The acquaintance told police that Eric “made the comment that he thought the Percocet might have contained fentanyl,” and then said that “fentanyl is 50 times stronger than heroin and it could kill you.”
According to the acquaintance, by the time they got back to Boulder, Eric “seemed like he had recovered from the Percocet he had taken” and told him that he was going to hang out with “his girl.” Before parting ways, the acquaintance said he gave Eric some cocaine, which he ingested.
Bolling was then visited by a female acquaintance, who told police that Eric offered her Xanax and Percocet that night. She said she declined both offers but that Eric snorted cocaine in front of her before the two went to bed.
According to the report, the female acquaintance woke up at around 7:30 a.m. to go to class. She told police Eric was asleep when she left. She said she did not find this unusual, as she said he was always a “very deep sleeper,” and she told police she “remembered hearing him breathing.”
After becoming concerned that she hadn’t heard from him all day after numerous attempts to reach him, the female acquaintance checked on him that evening and called 911 after finding his body.

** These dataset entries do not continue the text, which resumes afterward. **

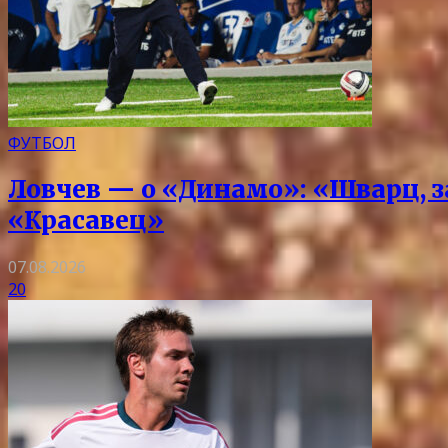
ФУТБОЛ
Ловчев — о «Динамо»: «Шварц, з
«Красавец»
07.08.2026
20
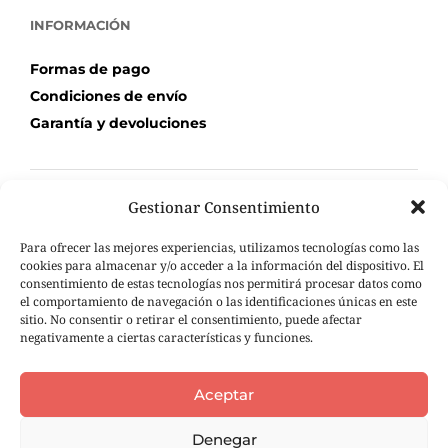
INFORMACIÓN
Formas de pago
Condiciones de envío
Garantía y devoluciones
Gestionar Consentimiento
TU COMPRA
Para ofrecer las mejores experiencias, utilizamos tecnologías como las
Mi Cuenta
cookies para almacenar y/o acceder a la información del dispositivo. El
Carrito de compra
consentimiento de estas tecnologías nos permitirá procesar datos como
el comportamiento de navegación o las identificaciones únicas en este
Seguimiento de pedidos
sitio. No consentir o retirar el consentimiento, puede afectar
negativamente a ciertas características y funciones.
Aceptar
Denegar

The female acquaintance, who told police that she had “become concerned about his drug usage after hearing from several different individuals that Eric was using hard drugs on a regular basis,” also told police that Eric was “always a very happy and positive individual” and “never talked to her about being down or expressed any desire to hurt himself.”
She also told police that Eric had “talked with her recently about problems that his parents were having, but he did not seem overly upset about this situation.” (Fox News parted ways with the elder Bolling after a Huffington Post report revealed in August that he allegedly sent unsolicited inappropriate text messages to female colleagues, TIME reported. Bolling sued the reporter who broke the story in response — launching a $50 million defamation lawsuit. An attorney for the journalist, Yashar Ali, has demanded the lawsuit be dropped, calling it “utterly devoid of merit.”)
Fentanyl, the same drug that killed music icon Prince, is classified as a Schedule II drug by the federal government, and its medical uses are typically pain management following surgery or for chronic pain. Fentanyl is 50 times stronger than heroin and up to 100 times stronger than morphine.
Cyclopropyl fentanyl is a synthetic opioid that is chemically similar to fentanyl but is not intended for human or animal use.
After Eric’s autopsy report was revealed last week, his father took to Twitter to call attention to the “national epidemic” of opioid abuse.
“Just received some tragic news from Coroner in Colorado. Eric Chase’s passing has been ruled an accidental overdose that included opioids,” the 54-year-old tweeted.
“Adrienne and I thank you for your continued prayers and support,” he continued, referencing his wife. “We must fight against this national epidemic, too many innocent victims.”